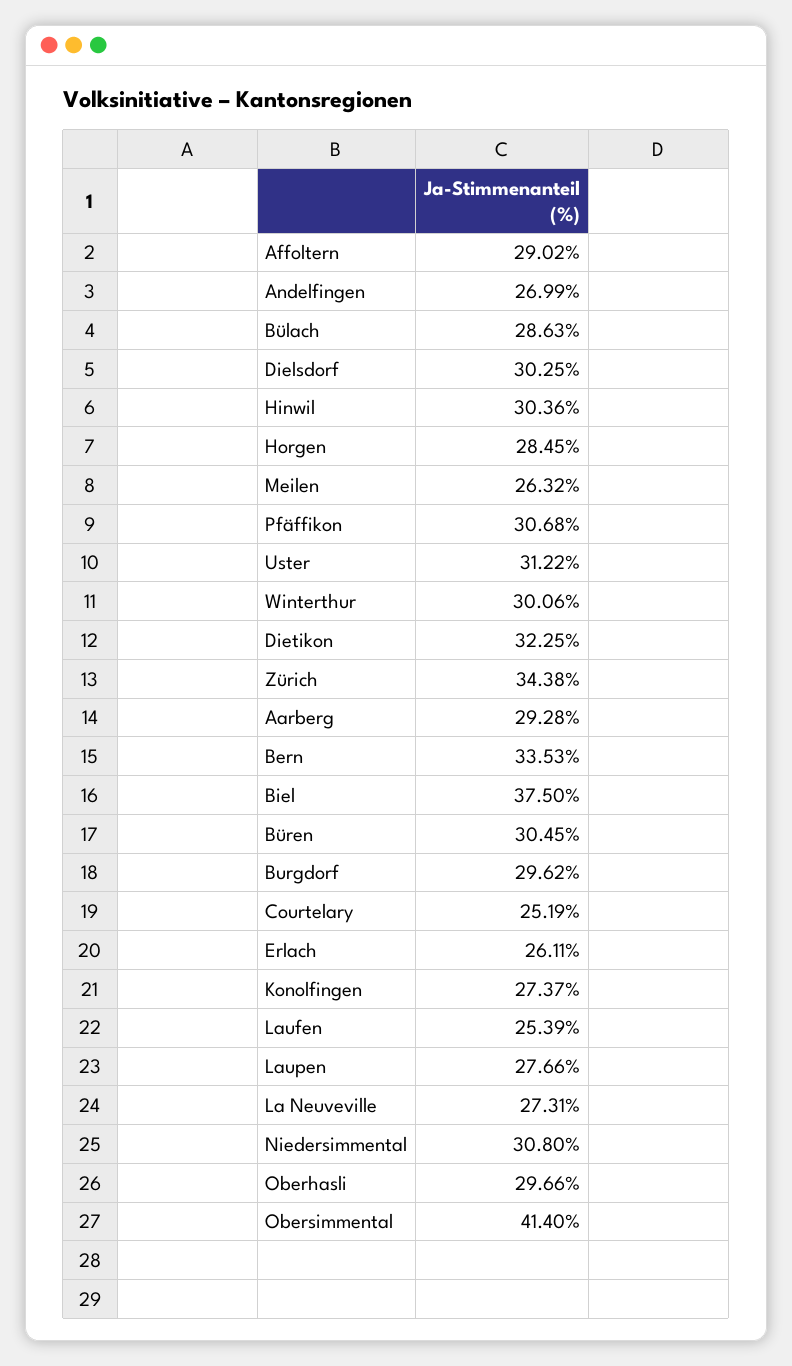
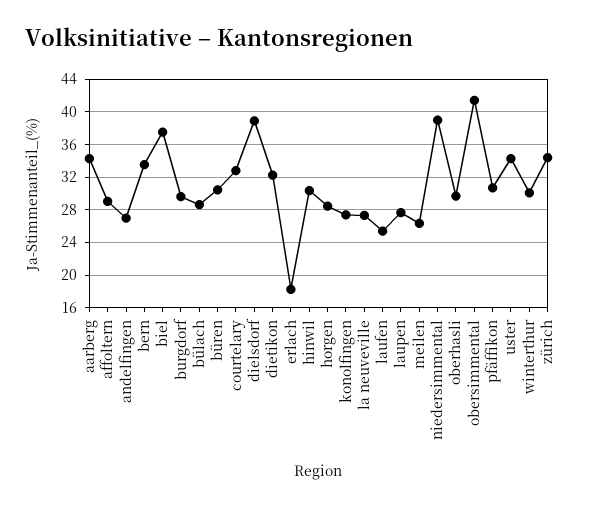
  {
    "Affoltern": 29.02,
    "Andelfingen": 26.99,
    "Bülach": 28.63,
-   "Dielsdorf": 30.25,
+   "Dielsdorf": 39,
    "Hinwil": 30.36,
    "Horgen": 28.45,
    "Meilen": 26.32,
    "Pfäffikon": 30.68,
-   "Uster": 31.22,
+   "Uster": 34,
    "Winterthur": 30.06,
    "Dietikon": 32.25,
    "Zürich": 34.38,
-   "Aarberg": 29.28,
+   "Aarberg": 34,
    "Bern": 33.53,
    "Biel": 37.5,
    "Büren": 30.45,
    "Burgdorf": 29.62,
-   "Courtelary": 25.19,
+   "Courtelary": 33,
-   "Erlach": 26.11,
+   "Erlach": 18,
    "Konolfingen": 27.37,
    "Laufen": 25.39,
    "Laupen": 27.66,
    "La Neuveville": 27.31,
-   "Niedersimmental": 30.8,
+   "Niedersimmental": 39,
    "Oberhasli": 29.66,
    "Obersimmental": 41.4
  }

+---+

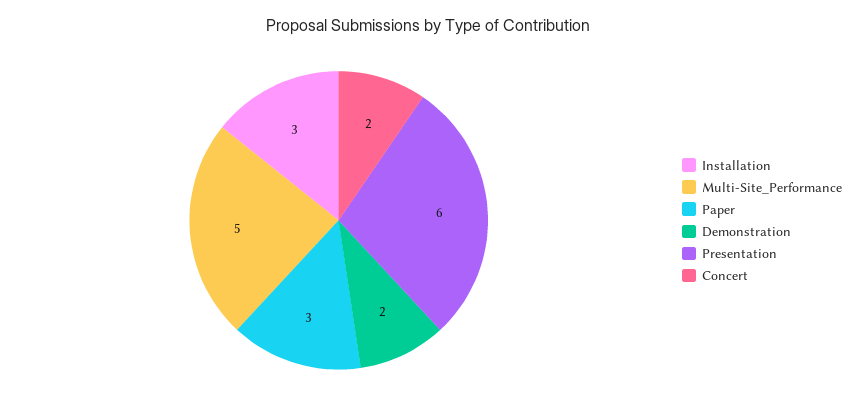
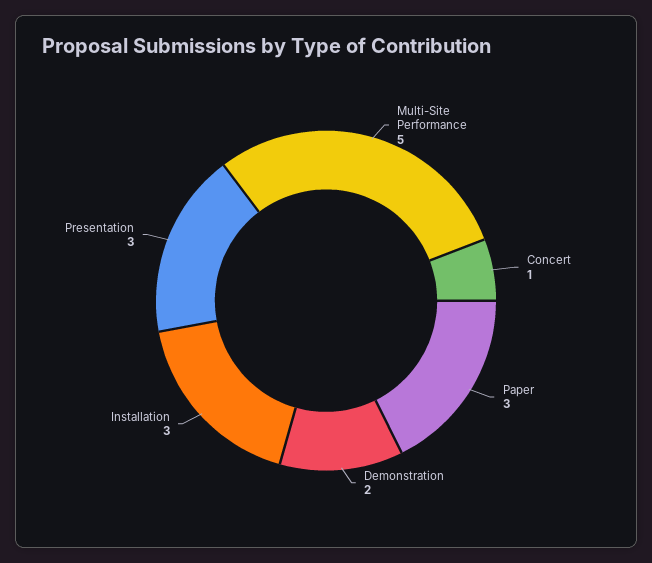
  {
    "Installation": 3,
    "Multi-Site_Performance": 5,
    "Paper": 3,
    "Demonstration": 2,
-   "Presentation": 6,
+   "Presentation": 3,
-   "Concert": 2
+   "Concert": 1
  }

+---+

### Exercise directions
Copy from the entries only those lines that hold the word "Niedersimmental".

### Exercise answer
-   "Niedersimmental": 30.8,
+   "Niedersimmental": 39,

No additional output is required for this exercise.